[Stored data entries]
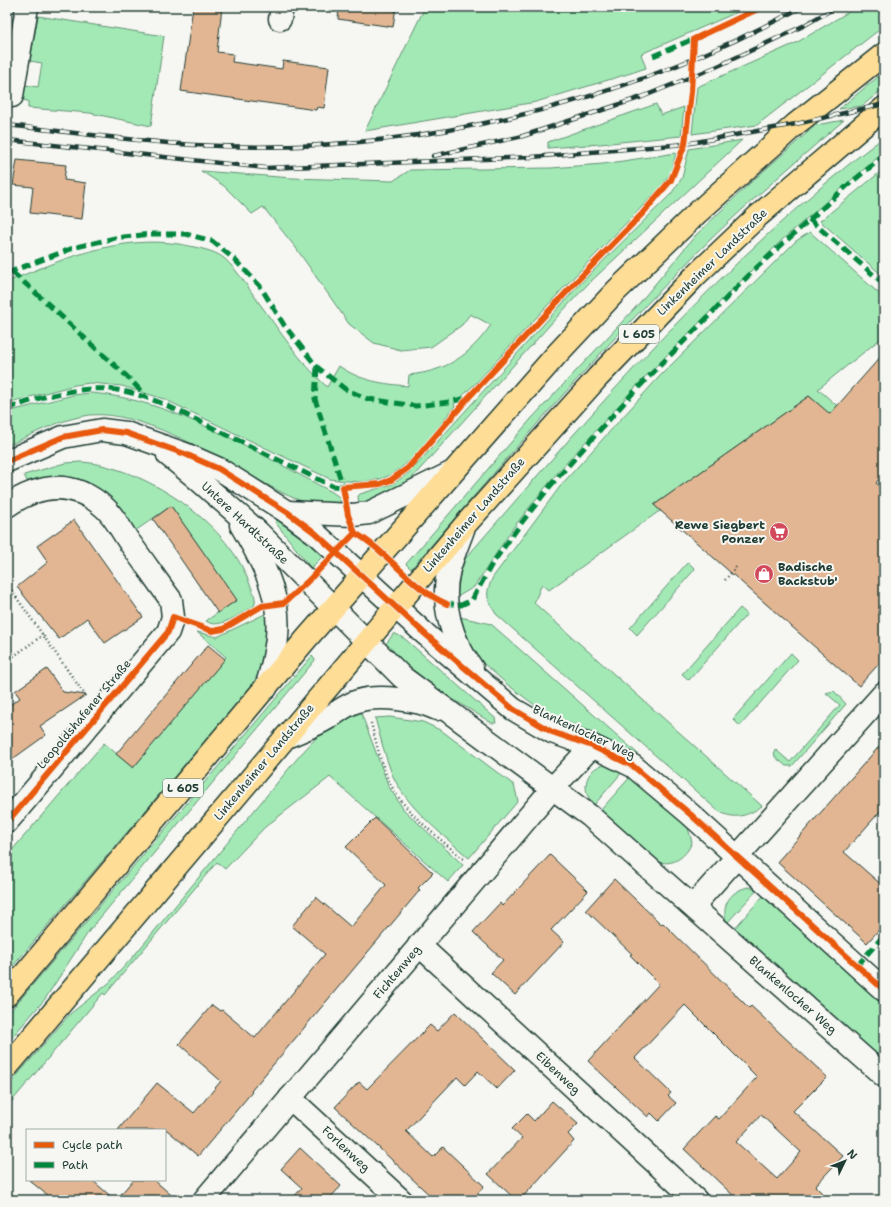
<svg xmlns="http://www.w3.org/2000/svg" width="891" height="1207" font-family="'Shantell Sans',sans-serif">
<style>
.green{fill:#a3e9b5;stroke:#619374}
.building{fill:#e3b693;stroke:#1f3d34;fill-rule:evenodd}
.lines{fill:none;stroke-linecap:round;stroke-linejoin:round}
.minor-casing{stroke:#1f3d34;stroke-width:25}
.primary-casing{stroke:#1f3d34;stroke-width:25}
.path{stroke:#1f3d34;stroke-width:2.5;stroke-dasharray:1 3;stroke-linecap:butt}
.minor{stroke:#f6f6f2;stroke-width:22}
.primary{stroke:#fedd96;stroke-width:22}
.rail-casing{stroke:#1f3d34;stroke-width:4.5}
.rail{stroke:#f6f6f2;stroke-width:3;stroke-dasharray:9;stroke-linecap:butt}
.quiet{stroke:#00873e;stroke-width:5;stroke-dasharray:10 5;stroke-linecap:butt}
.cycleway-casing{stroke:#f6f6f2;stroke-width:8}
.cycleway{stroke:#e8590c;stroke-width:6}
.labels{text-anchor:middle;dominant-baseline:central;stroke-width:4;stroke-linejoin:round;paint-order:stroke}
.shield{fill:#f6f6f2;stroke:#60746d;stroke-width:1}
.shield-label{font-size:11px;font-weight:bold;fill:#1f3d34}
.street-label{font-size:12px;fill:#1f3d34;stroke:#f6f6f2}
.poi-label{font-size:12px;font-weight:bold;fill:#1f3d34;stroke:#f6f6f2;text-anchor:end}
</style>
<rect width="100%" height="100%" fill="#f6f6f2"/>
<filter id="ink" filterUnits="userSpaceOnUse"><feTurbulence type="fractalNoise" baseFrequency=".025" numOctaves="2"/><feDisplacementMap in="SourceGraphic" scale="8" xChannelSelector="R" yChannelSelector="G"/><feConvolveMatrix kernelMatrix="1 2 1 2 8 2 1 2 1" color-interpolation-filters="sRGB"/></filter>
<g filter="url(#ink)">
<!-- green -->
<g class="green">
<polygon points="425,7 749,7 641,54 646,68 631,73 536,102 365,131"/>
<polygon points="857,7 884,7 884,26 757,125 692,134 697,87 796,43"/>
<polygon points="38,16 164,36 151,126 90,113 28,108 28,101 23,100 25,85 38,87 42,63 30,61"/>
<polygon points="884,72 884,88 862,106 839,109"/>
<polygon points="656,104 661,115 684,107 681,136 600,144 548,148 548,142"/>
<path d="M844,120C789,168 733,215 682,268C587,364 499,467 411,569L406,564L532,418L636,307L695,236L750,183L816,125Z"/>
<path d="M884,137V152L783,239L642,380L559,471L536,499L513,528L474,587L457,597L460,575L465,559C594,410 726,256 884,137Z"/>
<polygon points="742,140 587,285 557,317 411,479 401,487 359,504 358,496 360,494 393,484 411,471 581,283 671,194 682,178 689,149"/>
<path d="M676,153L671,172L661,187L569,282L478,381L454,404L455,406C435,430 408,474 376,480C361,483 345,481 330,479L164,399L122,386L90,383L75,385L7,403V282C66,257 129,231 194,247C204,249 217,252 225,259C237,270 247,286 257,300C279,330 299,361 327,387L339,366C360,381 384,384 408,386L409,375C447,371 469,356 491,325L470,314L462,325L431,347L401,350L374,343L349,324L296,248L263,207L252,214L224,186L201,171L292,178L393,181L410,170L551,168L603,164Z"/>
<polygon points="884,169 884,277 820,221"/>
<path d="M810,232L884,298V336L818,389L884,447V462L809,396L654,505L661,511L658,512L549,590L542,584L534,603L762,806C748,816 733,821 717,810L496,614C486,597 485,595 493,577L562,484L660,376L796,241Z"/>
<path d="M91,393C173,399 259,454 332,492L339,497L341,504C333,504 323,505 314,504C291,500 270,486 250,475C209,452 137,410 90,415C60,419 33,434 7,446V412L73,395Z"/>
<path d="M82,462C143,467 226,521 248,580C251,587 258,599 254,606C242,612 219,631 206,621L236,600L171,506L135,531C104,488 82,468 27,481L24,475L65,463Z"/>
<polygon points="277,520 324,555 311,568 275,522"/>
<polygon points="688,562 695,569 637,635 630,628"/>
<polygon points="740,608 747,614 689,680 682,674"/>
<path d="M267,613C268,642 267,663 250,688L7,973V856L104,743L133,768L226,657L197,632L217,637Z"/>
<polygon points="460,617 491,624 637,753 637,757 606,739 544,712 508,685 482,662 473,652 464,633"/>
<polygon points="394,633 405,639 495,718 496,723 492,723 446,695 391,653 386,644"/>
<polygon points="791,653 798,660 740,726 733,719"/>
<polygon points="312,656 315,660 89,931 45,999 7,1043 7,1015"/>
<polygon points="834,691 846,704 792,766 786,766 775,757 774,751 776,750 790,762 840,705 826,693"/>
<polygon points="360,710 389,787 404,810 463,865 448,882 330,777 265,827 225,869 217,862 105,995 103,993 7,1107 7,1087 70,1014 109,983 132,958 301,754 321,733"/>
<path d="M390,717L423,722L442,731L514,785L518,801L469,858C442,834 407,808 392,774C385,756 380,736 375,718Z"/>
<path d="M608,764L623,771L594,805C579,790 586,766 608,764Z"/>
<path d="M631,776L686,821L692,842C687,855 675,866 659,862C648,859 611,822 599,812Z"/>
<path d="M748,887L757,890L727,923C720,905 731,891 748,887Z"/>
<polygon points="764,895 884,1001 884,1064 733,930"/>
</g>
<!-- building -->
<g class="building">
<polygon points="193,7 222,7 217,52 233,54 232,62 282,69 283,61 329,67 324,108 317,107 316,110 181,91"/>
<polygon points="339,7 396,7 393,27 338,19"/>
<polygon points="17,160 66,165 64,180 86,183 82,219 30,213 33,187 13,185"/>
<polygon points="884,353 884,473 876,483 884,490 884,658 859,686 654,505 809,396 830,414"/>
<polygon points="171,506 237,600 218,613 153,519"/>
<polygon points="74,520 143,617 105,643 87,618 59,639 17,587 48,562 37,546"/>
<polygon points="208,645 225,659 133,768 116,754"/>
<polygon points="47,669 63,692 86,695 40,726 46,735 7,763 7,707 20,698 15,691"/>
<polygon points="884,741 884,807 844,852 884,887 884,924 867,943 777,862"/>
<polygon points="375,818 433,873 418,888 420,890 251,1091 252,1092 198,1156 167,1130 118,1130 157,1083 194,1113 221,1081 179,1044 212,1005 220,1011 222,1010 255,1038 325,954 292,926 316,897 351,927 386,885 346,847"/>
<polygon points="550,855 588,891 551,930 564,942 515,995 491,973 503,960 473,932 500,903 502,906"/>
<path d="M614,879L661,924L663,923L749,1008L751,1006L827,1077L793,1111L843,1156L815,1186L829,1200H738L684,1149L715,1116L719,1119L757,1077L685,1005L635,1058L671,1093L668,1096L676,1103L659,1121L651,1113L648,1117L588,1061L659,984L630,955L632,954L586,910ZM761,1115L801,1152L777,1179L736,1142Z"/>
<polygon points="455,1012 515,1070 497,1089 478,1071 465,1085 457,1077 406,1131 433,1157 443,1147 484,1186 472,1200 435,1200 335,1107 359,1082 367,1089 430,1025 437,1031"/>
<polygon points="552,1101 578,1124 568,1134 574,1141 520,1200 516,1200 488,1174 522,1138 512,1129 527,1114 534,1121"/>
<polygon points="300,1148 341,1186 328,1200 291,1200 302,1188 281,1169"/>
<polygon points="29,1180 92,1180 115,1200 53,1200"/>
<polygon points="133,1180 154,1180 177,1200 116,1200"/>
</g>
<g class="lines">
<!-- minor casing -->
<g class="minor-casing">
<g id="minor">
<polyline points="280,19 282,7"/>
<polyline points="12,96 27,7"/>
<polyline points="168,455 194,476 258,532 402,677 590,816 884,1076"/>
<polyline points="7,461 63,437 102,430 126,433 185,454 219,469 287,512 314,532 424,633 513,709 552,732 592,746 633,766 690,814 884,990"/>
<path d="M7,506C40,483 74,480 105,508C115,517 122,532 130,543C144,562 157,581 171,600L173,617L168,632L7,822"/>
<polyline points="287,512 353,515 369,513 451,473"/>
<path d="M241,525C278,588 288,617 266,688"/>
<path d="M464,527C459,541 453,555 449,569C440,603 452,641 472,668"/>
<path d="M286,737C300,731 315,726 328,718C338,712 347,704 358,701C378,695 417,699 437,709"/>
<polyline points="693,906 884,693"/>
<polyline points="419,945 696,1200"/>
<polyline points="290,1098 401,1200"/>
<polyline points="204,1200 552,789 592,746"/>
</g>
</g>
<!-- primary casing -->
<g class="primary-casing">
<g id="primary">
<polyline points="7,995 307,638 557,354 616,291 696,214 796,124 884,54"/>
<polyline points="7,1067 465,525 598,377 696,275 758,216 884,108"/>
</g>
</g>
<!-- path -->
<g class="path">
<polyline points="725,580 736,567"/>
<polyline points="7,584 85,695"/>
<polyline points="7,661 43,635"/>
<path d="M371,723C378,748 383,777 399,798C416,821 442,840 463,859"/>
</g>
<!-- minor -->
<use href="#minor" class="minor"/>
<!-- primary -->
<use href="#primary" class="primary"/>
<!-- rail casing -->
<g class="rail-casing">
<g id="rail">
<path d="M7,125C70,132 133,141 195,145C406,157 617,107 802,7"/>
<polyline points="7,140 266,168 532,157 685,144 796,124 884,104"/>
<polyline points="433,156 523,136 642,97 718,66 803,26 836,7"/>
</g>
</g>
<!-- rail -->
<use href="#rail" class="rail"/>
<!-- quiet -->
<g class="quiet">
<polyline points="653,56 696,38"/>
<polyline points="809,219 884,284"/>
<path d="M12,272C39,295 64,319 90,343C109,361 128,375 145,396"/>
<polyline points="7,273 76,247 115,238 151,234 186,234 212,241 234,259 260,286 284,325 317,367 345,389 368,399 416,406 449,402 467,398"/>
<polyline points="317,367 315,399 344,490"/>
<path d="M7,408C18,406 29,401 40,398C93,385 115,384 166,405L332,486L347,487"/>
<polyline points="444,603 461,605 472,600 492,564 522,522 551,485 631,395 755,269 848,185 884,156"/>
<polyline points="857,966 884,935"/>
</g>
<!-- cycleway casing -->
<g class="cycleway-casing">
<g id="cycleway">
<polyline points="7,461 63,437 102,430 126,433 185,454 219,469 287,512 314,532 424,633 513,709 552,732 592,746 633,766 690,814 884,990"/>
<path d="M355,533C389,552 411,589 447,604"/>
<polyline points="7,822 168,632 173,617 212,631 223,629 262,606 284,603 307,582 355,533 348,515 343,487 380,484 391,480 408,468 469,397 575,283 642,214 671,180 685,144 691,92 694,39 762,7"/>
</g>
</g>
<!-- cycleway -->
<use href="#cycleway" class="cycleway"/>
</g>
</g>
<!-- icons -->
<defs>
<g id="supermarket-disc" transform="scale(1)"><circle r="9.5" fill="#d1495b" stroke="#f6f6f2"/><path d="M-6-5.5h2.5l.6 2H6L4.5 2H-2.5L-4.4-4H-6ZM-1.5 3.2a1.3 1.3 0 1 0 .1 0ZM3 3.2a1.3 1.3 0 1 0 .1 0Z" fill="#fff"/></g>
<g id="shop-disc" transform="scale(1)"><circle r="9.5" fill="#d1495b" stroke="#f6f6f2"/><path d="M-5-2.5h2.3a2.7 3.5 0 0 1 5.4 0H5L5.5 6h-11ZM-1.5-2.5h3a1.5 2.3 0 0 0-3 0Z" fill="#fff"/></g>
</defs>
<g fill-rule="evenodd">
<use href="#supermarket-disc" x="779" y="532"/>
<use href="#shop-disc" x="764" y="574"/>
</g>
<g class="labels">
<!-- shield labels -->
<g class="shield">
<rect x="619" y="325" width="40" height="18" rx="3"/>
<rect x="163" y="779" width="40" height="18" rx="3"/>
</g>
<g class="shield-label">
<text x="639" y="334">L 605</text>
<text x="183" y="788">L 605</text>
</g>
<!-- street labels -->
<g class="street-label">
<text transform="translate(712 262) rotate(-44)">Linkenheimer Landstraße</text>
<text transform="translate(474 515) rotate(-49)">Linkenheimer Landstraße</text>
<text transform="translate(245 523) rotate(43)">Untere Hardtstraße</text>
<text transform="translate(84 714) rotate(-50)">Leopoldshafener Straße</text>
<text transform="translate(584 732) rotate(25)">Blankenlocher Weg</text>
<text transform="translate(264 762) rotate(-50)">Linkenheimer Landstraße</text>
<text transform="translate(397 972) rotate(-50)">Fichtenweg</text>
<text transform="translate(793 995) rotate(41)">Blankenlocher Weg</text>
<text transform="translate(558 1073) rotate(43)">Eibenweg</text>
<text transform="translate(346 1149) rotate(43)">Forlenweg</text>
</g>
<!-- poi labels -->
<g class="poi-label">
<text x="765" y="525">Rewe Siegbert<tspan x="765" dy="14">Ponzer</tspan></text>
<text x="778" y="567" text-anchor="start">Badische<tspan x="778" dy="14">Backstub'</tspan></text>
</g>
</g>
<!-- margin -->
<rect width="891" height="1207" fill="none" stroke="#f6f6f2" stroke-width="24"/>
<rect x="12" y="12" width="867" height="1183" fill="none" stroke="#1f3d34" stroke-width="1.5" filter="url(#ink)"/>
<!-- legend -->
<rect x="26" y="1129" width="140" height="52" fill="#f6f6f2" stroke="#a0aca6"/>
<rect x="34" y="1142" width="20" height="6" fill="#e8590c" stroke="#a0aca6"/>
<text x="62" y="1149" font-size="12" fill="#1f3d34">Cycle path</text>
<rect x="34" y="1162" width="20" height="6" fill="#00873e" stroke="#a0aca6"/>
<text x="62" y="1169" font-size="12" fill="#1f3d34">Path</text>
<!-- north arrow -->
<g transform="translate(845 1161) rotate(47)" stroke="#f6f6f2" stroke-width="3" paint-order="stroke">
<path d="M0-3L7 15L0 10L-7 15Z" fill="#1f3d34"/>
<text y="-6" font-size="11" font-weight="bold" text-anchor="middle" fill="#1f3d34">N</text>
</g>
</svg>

Aim of the exercise:
The expected output is each line of the records above that includes the word "rule".

Result of the exercise:
.building{fill:#e3b693;stroke:#1f3d34;fill-rule:evenodd}
<g fill-rule="evenodd">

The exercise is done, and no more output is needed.